What you should know: I am currently working for Orbit Cloud Solutions as Cloud Advisor, but any posts on this blog reflect my own views and opinions only.

I am really excited about the new world of Gen AI tools that has opened up in the last year. Anyone who follows my blog has probably seen the images generated with midjourney and noticed that some of the text has been written with generative AI assistance.

However, I also have to admit that I find the generated content flooding the web annoying. I feel like we are expanding every tiny little thought into huge SEO-optimized documents using generative AI and then needing another LLM to summarize the content into a single paragraph.

After a while, it becomes so easy to recognize content created with naive prompting. My mind then immediately gets the feeling that whoever created this content was lazy and careless. And my subconscious then logically tells me to skip this content because I can assume that not much time was spent proofreading it. Or to make sure that there is even a single interesting thought in it that is worth reading.

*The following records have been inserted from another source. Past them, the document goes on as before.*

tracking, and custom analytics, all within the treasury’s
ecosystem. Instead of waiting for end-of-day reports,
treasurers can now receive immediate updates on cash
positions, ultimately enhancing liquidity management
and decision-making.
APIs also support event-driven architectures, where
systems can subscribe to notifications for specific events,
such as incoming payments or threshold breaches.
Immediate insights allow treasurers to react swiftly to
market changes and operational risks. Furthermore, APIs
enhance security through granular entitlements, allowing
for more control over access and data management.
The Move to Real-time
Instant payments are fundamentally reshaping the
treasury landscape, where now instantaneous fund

And that’s just the tip of the iceberg of the problems with Gen AI.

In his recent article in Harvard Business Review, Oguz A. Acar asks whether generative AI has already peaked. And he is quite skeptical whether the success story of Generative AI will continue as we have seen in the last 12 months. There are still so many structural problems that need to be solved in the long run, like the ones I pointed out in an earlier post.

Do not get me wrong, there are many amazing scenarios for generative AI and even more so for LLMs in general. But the whole conversation around generative AI is overheated and too many projects get started due to FOMO. It is time for this hype to cool down.